E então me dá uma sensação ambígua depois de todas as lembranças nascidas dos 50 anos do golpe.
Nunca falamos tanto de tanta gente.
“Janguei”, por exemplo. Cresceu em mim a admiração por João Goulart, o presidente deposto em 1964 e depois, por tantos anos, exposto a uma terrível propaganda caluniosa e infame.
(“Jangar” era o verbo usado na música de Jango nas eleições de 1961. O cantor dizia que ia “jangar”, votar em Jango.)
Tanta coisa foi silenciada em torno de Jango. Soubemos agora que ele era um presidente altamente popular quando foi derrubado. Era o primeiro nas preferências dos eleitores para as eleições de 65, bem à frente de seu carrasco, Lacerda, o Corvo.
Soubemos também que ele planejava dar voto aos analfabetos, na época cerca de 30% dos brasileiros. Só muitos anos depois os analfabetos foram libertados da exclusão eleitoral.
Também vimos que ele criou coisas como o 13.o salário, que na primeira página o Globo definiu como uma calamidade.
Como ministro do Trabalho de Getúlio, no começo da década de 1950, foi Jango quem fez os empresários aceitarem que greve não era coisa de polícia. Ele forçou as negociações entre as partes e mudou a história do sindicalismo no país.
Jango preferiu perder o poder a trair seus amigos sindicalistas. Em sua última conversa com o general sem cujo apoio os golpistas não teriam sucesso, Jango ouviu que poderia permanecer no poder desde que rompesse com os sindicalistas.
Não rompeu.
Soubemos, ainda, que numa entrevista inédita concedida a um brasilianista poucos anos depois da queda, ele argutamente identificou como um dos fatores chaves para Março de 64 a brutal guerra comandada pela mídia para desmoralizá-lo.
Foi bom reencontrar um Jango tão diferente daquele que nos habituamos a ver em anos de desinformação da ditadura.
É como se ele tivesse sido, enfim, reabilitado.
Mas o que mais me tocou foi o reencontro fugaz com os jovens idealistas que tombaram na busca de um Brasil melhor.
Foram capturados, foram torturados, foram mortos.
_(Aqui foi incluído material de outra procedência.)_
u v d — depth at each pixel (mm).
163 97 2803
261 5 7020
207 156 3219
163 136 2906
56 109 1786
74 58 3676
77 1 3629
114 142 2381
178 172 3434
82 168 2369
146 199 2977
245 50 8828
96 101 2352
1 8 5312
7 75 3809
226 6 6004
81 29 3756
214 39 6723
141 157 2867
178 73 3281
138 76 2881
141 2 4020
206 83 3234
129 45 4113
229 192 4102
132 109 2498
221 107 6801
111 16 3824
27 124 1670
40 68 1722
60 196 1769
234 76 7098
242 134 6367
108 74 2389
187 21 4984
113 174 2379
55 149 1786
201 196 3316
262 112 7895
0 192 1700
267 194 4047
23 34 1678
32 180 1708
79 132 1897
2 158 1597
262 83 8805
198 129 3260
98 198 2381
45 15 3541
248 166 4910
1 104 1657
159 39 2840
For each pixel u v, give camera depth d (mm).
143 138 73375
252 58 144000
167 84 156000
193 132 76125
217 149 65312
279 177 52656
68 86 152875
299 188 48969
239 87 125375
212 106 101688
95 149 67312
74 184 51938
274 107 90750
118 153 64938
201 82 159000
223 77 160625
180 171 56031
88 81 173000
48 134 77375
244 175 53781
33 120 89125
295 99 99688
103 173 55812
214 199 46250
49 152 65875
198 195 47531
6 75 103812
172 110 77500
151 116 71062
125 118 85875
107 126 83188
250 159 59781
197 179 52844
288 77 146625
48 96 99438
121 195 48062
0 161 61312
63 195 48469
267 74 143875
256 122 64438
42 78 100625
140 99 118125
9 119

Mas não foram derrotados porque seu sonho vive em todos os que rejeitam uma sociedade tão iníqua, tão injusta, tão cheia de privilégios para uns poucos.
Gabeira, numa entrevista à Folha, disse uma tolice. Afirmou que eles lutaram pela ditadura do proletariado, e não pela democracia.
Os anos parecem ter tirado a visão de Gabeira, ele próprio um militante da luta armada.
A luta dos jovens idealistas era, simplesmente, por um Brasil justo. Viveram para isso, e morreram por isso.
Foram, durante anos, satanizados por aqueles que favelizaram e sangraram o Brasil. Eram terroristas sanguinários, segundo as autoridades e a mídia.
Como Jango, também eles foram simbolicamente enfim reabilitados nestes 50 anos de golpe.
Eram os melhores de sua geração, os mais sensíveis aos horrores sociais promovidos pela ditadura, os mais generosos, e os mais dispostos a imensos sacrifícios.
Nos últimos meses, mergulhei na vida de muitos deles em livros, artigos, documentários. Dodora. Beto. Tito. Ana K. Aurora. Soledad. Tantos.
Encerrados os eventos em torno dos 50 anos do golpe, é tempo de deixá-los, enfim, em paz.
Eles saem agora do palco para o qual foram trazidos, do jeito certo, nos últimos meses.
Como que me acostumei à presença deles, e vou sentir a falta deles, como se fossem amigos que partem, eles, aqueles jovens brasileiros que ousaram enfrentar a ditadura e os homens maus que a mantinham.